Have you ever wondered what your parents and the adults in their time had fun with? Or before the existence of Nintendo Wii, Playstations and World of Warcraft, what were the games that people played with the computer? Online games back then weren’t as high-tech as the ones you play now, but they provided the same amount of fun as online games today. Take a journey through the geeks of yesteryear and see what was considered high-tech back then:
1.#TradeWars 2002
A space game developed in 1984. In TW2002, the player is a galaxy trader where the main objective is to gain control of a limited set and amount of resources, while traveling in different sectors of the galaxy. Using the wealth gained from trade, he can upgrade his spaceship, get better weapons, and fight for control of planets and starbases.
2.#MUD
Also known as Multi-User Dungeon, this is a text-based real-time multiplayer virtual world that started in 1978. It combined elements such as role-playing games, hack and slash, player versus player, interactive fiction, and online chat with a game setting. fantasy populated by fictional races and monsters. The object of the game is to kill monsters, explore a fantasy world, complete quests, go on adventures, create a story through role-playing, and advance the character.
3. #MUSHes
MUSH, often called multi-user shared hallucination, is a kind of text-based Second Life where you can create what you want, be who you want, and do what you want in a multi-user game.

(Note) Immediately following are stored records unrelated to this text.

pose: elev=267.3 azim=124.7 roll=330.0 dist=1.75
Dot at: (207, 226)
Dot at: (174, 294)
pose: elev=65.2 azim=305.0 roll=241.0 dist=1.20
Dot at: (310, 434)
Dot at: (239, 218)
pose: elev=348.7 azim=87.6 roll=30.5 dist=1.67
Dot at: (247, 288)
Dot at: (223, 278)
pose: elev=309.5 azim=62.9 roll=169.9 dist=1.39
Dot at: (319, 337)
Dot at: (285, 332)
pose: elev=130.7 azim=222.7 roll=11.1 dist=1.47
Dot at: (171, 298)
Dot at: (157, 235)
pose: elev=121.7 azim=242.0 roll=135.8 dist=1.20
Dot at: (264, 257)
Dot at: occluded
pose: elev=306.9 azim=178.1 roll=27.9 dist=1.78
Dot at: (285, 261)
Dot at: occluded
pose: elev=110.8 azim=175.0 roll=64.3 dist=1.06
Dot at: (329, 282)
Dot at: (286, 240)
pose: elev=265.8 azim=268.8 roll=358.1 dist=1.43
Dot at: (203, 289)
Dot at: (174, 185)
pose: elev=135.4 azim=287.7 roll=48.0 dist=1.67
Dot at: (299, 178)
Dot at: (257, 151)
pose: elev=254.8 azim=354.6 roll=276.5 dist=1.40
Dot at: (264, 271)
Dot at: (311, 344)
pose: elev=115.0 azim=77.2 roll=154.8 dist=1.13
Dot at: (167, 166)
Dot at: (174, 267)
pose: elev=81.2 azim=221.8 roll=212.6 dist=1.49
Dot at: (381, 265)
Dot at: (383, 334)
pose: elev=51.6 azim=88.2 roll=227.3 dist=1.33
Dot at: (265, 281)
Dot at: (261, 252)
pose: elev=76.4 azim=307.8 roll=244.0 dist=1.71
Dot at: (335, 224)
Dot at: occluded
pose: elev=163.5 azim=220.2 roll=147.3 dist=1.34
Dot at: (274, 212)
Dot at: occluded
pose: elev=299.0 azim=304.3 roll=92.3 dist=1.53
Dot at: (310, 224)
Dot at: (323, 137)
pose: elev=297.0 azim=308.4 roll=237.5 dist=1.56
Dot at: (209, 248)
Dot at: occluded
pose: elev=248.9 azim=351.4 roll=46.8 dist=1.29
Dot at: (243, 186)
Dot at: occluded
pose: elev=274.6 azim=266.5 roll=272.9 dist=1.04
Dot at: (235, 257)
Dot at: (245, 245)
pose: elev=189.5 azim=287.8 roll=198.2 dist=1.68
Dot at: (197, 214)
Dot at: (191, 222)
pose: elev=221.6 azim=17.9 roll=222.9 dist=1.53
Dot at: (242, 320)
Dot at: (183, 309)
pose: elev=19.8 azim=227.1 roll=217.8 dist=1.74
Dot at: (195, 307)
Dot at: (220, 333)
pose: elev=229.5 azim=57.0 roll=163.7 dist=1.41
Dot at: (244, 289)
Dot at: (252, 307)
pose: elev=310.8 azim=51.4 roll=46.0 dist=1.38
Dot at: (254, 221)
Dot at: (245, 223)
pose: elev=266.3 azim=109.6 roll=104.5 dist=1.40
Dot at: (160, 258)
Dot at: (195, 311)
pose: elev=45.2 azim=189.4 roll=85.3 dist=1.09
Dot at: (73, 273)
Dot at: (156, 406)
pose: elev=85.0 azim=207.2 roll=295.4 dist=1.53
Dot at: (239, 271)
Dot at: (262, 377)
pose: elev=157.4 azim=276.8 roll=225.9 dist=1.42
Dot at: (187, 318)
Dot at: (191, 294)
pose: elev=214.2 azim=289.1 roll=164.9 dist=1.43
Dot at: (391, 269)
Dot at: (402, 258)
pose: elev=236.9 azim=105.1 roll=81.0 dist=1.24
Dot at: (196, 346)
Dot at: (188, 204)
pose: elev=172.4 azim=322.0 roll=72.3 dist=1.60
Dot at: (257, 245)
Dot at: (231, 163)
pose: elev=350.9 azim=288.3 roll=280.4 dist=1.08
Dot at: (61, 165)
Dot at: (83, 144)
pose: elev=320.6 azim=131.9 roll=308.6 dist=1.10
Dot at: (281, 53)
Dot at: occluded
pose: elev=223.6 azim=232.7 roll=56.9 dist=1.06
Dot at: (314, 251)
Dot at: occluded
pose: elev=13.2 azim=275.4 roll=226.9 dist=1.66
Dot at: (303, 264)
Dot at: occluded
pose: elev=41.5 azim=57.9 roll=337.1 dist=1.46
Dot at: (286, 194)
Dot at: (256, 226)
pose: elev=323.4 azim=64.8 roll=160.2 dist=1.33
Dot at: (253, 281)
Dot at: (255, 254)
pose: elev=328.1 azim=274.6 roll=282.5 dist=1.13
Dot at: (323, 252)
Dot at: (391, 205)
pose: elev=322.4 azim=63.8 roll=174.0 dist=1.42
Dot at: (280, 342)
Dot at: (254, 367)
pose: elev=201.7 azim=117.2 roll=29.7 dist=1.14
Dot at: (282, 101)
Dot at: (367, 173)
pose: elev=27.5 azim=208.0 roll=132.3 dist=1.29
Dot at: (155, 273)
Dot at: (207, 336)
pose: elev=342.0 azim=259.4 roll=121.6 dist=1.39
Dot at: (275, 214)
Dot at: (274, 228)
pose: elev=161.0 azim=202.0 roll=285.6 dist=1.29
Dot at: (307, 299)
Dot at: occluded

With the popularity of MUDs in the 1980s, many variations emerged, such as TinyMUD in 1989. MUSH was then created by Larry Foard, who used the code from TinyMUD and added a different เว็บแทงบอล programming language.
4.#Hunting
Old school Before Doom, created in 1985 by Conrad C. Huang and Gregory S. Couch, is represented by ASCII characters on an 80×24 terminal screen. Hunt is a multiplayer game where each player wanders through a maze and kills other players with guns, bombs, and slime. Players can also form a team. The labyrinth, when destroyed, regenerates over time, during which “deflectors” appear, changing the direction of the projectile. Sometimes a “rogue bomb” appears, which explodes when contact is made.
5.#Empire 3.84
Considered the grandfather of all Internet games, Empire 3.84 is a risk-taking world conquest game whose original version appeared in 1971 on a PDP-11/45 mainframe computer at Harvard University. He gained popularity for being cited as one of Sid Meier’s inspirations for the Civilization series of PC games.